Nuran Zorlu’s Eastern Turkey Photo Tours
Nuran Zorlu is an established and respected Australian commercial and advertising photographer, with more than 20 years of experience. He is also a well-respected teacher of photography and a sought-after judge of national photography competitions.
Nuran’s travel photography has featured in many major photographic exhibitions and publications. He has lectured on travel photography and history at the Art Gallery of NSW, Sydney University in Australia, and in Cezayir Cultural Centre, Istanbul, Turkey.
Born in Turkey to Armenian parents, Nuran speaks English, Turkish, and Armenian fluently. He has a degree in philosophy and sociology from Istanbul University and a great love for the region’s history.
Nuran’s unique perspective means that his photography tours teach not only camera, framing and lighting technique; they also provide the opportunity to gain an intimate understanding of the country and its people.

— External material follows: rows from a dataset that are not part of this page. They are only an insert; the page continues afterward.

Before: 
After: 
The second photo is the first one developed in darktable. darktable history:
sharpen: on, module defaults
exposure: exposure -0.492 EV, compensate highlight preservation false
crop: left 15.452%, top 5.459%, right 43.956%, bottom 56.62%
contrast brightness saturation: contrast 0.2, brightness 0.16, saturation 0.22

Nuran has developed very good Eastern Turkey connections over a period of time. He likes to work with local guides who are from each region and can be trusted with many of the regular changes in each region. This is particularly useful when visiting remote villages and the lesser known areas that are a feature of his tours.

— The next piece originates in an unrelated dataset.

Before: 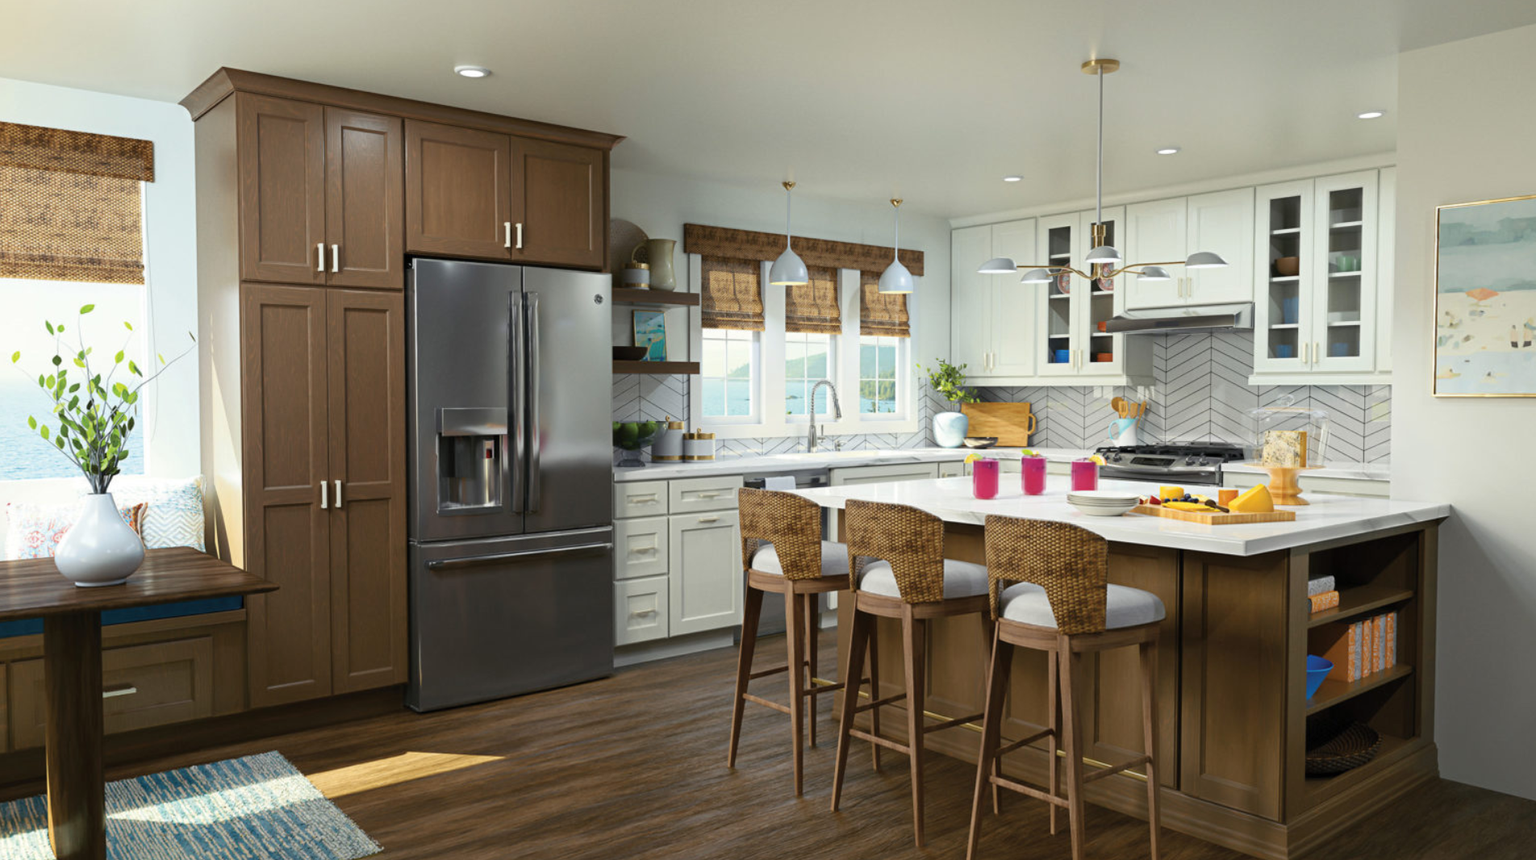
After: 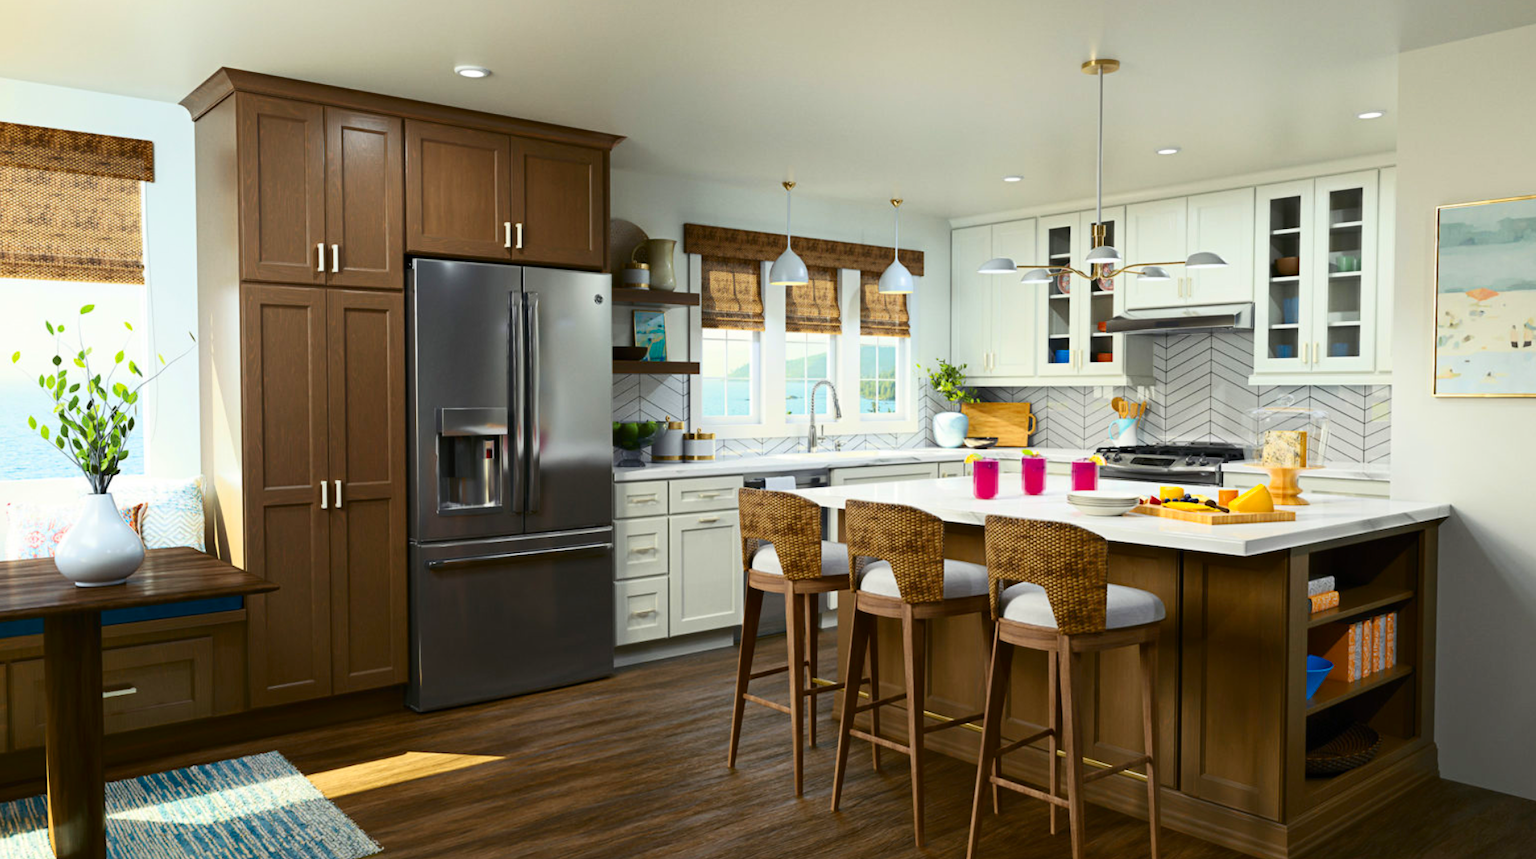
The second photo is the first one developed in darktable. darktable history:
contrast brightness saturation: contrast 0.177, saturation 0.299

Nuran travels with two DSLR bodies and three high quality zoom lenses (17-40mm, 24-70mm, 70-200mm), as well as medium format digital camera with three prime lenses. And, of course, a very good tripod.
“One of the greatest pleasures of travelling is sharing the experiences that you have had with others. Whilst it is difficult to share tastes, smells and even conversations, travel photography – done well – tells a visual story of these memories”.
One of Nuran’s other great pleasures is food. An added delight on tour is his knowledge of local dishes and where the best restaurants are in each of the regions you will be visiting. With Nuran as your culinary guide you will try some of the best food that Turkey has to offer.
More about Nuran Zorlu
Nuran is a multi award-winning photographer with a Master of Photography. His photographs have been selected as a finalist in prestigious awards such as ‘Head On’ and Sydney Morning Herald’s ‘Shoot the Chef’.
He is the founder and curator of the photographic exhibition space, Gallery Xposure.